Search code examples
pythonamazon-web-servicespdfaws-lambdapypdf

Splitting PDF with PyPDF2 in Lambda function


I'm probably doing something really stupid here but I've got the following Lambda function to split an uploaded PDF into individual pages. When I upload an 8-page PDF, it creates 8 identical copies of the original PDF.

I must be doing something stupid but am not sure what.. Help!

import boto3
from PyPDF2 import PdfReader, PdfWriter

s3 = boto3.client('s3')

def lambda_handler(event, context):
    # Retrieve the uploaded file details from the event
    bucket_name = event['Records'][0]['s3']['bucket']['name']
    file_key = event['Records'][0]['s3']['object']['key']
    file_name = file_key.split('/')[-1]  # Extract the original file name

    # Prepare the output directory path
    output_dir = 'PCP/temp/'  # Specify your desired output directory
    output_prefix = file_name.split('.')[0] + '-'  # Prefix for split file names

    # Download the uploaded file to temp storage
    temp_file_path = '/tmp/' + file_name
    s3.download_file(bucket_name, file_key, temp_file_path)

    # Read the uploaded PDF file
    pdf = PdfReader(temp_file_path)

    # Split the PDF into individual pages and save them
    for page_number in range(len(pdf.pages)):
        print (f"Page {page_number}")
        temp_output_path = f"/tmp/{output_prefix}{page_number + 1}.pdf"
        output_page_path = f"{output_dir}{output_prefix}{page_number + 1}.pdf"
        output_pdf = PdfWriter()
        output_pdf.add_page(pdf.pages[page_number])

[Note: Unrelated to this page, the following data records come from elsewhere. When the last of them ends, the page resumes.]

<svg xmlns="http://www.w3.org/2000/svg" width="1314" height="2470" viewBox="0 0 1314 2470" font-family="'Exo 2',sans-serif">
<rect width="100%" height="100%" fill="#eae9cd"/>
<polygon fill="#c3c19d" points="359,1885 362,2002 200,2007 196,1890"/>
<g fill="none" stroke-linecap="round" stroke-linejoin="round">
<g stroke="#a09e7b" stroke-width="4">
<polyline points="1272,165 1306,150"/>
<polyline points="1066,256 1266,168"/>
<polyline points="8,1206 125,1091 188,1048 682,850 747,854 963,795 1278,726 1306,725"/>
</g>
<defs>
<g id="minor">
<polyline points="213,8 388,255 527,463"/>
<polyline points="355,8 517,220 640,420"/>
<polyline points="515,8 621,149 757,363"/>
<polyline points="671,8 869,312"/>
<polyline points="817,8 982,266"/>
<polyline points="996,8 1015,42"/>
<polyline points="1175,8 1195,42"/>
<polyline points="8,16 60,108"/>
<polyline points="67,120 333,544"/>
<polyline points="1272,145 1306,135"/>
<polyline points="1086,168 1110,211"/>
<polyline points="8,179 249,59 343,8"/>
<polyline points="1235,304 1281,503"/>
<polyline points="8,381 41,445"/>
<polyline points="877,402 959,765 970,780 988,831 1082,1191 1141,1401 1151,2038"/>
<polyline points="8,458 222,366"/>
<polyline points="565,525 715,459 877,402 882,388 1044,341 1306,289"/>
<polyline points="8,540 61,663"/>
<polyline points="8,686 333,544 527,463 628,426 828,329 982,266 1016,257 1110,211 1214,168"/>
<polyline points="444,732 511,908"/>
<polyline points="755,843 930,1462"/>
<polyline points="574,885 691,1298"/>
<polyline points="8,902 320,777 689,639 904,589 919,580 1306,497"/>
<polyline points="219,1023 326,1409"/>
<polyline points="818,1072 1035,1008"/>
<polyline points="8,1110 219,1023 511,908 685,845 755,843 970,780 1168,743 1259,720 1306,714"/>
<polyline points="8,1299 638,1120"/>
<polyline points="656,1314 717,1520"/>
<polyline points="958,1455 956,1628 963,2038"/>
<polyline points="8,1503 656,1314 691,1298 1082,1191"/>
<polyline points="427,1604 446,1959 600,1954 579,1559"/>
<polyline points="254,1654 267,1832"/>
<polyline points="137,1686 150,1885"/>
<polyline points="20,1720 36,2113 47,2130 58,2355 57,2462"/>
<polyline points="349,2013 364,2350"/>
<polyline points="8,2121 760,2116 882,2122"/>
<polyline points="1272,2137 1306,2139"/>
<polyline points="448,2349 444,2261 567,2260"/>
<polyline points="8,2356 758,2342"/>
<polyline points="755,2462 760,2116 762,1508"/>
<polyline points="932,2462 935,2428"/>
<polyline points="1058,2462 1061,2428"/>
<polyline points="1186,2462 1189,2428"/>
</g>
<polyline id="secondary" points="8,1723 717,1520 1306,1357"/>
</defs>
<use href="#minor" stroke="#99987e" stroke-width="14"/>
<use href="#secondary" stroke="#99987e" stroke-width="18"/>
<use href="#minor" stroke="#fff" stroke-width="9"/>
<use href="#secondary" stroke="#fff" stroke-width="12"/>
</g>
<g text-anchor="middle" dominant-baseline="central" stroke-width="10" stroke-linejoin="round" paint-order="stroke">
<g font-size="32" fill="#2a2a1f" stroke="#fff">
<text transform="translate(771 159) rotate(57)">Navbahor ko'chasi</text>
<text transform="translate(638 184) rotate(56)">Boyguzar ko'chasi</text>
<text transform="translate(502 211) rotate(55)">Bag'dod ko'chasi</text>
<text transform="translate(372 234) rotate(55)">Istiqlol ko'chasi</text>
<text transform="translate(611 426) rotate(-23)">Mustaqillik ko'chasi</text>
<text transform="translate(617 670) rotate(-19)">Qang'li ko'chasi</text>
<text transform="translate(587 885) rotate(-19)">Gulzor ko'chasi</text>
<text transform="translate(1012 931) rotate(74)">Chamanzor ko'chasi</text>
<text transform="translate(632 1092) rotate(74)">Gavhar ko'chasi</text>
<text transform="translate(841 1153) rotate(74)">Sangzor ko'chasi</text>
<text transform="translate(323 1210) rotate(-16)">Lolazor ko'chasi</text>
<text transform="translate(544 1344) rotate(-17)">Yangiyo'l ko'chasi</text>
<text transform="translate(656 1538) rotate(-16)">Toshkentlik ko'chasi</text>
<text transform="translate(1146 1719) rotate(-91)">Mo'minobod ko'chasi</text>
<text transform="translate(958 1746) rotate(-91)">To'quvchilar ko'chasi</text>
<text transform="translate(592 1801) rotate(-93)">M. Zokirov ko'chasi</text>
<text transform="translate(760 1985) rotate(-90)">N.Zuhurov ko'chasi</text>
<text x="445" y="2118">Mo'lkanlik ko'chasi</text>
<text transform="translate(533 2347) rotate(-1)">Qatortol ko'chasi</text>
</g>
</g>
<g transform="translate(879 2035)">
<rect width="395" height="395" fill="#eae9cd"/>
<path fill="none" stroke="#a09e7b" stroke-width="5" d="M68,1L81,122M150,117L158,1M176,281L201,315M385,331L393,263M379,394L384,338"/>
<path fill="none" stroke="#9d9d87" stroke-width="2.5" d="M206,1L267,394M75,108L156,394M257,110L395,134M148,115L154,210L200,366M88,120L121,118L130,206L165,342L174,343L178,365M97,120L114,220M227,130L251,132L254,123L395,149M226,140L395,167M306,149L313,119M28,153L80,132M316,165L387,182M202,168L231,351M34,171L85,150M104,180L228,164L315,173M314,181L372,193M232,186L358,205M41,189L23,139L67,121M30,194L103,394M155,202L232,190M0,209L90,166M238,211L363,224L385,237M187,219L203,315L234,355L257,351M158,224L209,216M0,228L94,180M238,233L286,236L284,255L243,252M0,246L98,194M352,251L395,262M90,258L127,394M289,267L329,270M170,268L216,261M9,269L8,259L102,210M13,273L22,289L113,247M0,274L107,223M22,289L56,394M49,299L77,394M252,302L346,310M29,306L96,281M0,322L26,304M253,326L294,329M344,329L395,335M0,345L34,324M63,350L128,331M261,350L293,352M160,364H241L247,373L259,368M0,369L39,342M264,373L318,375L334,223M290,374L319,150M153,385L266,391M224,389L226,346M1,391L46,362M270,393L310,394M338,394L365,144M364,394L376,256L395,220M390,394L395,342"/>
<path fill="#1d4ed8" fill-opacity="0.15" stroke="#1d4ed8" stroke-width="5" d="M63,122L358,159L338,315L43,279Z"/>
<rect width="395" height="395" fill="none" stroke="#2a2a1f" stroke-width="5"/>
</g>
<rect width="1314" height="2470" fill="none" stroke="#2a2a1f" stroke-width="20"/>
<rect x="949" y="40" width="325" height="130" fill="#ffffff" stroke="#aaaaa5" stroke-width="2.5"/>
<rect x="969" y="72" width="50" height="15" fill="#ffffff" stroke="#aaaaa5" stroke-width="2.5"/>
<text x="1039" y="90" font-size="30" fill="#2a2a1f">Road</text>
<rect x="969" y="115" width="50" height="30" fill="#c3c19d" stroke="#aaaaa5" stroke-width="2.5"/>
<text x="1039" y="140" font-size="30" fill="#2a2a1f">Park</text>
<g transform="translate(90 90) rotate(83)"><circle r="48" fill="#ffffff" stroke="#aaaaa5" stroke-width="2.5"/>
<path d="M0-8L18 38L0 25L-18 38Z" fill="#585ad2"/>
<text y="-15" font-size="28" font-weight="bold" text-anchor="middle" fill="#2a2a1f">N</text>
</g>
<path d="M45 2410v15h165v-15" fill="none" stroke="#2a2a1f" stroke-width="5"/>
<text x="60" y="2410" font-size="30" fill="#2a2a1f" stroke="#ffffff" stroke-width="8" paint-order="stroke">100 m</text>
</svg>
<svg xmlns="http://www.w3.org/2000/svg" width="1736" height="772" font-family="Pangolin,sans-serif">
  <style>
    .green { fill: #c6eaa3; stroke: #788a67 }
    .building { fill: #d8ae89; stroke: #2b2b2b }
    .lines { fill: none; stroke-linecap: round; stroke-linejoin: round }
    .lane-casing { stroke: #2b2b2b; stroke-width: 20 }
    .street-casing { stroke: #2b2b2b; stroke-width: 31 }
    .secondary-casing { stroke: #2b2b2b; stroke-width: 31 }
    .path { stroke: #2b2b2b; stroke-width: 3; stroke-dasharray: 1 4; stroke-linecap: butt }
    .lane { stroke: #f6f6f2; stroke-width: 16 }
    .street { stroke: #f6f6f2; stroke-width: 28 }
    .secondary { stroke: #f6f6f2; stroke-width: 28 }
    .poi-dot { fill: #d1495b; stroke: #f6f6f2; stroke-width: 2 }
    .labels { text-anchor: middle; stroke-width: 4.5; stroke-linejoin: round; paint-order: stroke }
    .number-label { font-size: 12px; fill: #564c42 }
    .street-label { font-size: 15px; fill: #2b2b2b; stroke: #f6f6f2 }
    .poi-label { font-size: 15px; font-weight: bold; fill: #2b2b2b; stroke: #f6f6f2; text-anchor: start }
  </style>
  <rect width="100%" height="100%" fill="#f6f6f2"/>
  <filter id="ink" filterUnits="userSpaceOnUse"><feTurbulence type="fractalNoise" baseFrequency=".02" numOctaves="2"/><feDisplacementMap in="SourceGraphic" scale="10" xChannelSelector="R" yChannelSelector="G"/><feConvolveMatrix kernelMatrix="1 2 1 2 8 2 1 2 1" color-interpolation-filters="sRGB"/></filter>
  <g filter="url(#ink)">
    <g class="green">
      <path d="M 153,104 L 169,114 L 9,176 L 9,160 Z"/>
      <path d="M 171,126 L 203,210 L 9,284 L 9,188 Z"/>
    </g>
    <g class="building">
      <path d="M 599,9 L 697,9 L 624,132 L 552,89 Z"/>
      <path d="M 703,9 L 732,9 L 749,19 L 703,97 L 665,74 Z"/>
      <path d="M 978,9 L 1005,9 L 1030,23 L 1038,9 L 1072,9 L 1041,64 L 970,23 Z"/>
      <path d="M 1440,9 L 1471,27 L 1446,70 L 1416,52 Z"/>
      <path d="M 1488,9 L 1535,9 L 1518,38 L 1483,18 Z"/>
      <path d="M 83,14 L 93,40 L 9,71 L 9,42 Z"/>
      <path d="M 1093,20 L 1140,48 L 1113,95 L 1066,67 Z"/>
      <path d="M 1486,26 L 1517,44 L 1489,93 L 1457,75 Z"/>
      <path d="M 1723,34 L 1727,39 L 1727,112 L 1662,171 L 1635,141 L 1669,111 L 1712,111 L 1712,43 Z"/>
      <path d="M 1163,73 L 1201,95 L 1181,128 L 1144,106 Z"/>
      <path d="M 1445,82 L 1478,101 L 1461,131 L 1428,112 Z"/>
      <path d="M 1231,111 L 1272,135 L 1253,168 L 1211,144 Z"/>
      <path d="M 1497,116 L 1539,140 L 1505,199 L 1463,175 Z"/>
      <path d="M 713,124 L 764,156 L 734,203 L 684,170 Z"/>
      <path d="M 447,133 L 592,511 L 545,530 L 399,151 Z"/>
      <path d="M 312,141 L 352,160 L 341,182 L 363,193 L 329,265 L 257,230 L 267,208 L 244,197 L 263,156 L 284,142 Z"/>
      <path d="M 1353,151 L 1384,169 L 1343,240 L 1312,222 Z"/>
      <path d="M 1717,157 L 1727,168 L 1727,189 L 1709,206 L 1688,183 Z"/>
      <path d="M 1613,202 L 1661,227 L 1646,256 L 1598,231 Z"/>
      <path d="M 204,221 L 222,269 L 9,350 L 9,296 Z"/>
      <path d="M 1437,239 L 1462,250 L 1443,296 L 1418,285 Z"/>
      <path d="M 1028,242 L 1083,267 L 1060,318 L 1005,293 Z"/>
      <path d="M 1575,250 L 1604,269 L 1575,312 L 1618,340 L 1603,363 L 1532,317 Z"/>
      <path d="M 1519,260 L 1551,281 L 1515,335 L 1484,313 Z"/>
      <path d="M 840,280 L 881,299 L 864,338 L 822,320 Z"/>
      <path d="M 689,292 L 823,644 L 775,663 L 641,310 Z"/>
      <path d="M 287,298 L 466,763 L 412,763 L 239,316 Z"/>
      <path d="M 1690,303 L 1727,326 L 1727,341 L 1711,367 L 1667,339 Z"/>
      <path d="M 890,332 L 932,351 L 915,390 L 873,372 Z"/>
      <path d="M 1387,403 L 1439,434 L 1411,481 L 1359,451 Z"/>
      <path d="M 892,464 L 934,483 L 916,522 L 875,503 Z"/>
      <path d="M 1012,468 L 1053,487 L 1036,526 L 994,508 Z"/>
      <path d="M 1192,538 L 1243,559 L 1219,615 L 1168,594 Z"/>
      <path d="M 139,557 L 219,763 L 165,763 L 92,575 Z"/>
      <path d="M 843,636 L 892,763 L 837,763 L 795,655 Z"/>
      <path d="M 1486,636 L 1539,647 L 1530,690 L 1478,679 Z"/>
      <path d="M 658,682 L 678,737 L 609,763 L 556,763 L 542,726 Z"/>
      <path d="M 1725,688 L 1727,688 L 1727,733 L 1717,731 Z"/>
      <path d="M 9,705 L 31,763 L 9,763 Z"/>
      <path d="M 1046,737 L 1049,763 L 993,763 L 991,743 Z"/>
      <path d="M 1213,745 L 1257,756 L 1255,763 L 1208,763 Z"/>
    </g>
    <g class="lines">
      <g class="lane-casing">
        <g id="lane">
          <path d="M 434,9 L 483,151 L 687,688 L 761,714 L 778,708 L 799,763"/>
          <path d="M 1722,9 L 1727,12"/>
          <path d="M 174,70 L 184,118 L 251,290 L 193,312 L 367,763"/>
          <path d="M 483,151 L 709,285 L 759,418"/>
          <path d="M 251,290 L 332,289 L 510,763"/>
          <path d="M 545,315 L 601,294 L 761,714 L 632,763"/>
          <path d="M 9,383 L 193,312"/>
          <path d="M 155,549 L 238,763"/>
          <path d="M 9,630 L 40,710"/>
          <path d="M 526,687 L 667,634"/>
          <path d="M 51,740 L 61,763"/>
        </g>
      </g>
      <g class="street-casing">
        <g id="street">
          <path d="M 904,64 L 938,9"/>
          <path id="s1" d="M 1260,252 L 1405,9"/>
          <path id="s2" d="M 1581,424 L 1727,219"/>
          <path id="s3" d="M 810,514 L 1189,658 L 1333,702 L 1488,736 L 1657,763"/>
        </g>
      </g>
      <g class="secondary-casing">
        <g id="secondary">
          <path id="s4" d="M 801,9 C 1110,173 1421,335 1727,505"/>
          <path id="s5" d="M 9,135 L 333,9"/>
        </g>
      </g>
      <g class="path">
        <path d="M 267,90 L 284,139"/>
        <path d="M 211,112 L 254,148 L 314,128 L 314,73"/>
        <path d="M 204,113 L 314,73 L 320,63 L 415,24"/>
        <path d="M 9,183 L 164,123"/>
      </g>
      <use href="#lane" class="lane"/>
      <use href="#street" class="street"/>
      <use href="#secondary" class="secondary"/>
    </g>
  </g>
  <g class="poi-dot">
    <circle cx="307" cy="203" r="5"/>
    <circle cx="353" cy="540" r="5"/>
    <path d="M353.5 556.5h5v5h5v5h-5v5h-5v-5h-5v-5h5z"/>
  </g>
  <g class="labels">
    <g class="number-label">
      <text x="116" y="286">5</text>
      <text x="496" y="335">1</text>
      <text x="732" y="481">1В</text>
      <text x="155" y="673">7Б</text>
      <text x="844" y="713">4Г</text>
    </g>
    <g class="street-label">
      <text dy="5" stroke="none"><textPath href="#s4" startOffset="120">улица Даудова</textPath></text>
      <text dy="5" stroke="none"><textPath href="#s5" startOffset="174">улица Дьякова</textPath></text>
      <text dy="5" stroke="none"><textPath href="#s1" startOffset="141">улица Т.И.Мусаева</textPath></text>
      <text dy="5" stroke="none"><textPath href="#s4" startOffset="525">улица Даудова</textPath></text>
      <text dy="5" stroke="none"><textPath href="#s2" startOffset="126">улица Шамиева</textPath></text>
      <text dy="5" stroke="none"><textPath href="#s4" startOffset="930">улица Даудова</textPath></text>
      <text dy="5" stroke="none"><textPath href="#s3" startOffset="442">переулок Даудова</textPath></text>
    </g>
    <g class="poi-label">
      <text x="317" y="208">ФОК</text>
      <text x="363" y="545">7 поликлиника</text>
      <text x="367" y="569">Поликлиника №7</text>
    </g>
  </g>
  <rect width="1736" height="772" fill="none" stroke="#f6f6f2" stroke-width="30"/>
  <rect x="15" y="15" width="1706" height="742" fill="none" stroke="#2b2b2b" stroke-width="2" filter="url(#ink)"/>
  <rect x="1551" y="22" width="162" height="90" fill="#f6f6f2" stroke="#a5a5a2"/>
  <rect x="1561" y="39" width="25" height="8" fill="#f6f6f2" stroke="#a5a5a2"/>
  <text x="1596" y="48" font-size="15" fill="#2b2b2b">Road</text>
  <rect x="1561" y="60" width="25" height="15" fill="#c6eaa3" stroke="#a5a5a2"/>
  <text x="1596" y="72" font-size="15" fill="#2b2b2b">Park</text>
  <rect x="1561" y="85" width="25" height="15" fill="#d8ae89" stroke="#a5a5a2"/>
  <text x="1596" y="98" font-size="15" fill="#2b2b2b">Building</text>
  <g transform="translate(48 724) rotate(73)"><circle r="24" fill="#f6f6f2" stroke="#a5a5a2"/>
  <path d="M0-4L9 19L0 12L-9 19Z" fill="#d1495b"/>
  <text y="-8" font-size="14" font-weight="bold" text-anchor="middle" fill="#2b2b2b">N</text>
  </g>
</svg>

        with open(temp_output_path, 'wb') as output_file:
            output_pdf.write(output_file)
        
        # Upload the split page to S3 bucket
        s3.upload_file(temp_file_path, bucket_name, output_page_path)

    return {
        'statusCode': 200,
        'body': 'PDF splitting completed successfully.'
    }

Solution

  • When you call s3.upload_file you are passing temp_file_path which references the original downloaded file rather than temp_output_path which is where you wrote the current page within the for loop.

    I recommend using more descriptive variable names to help avoid such issues that are easy to miss with similar, generic variable names. Consider re-naming temp_file_path to downloaded_pdf_path and temp_output_path to current_page_path.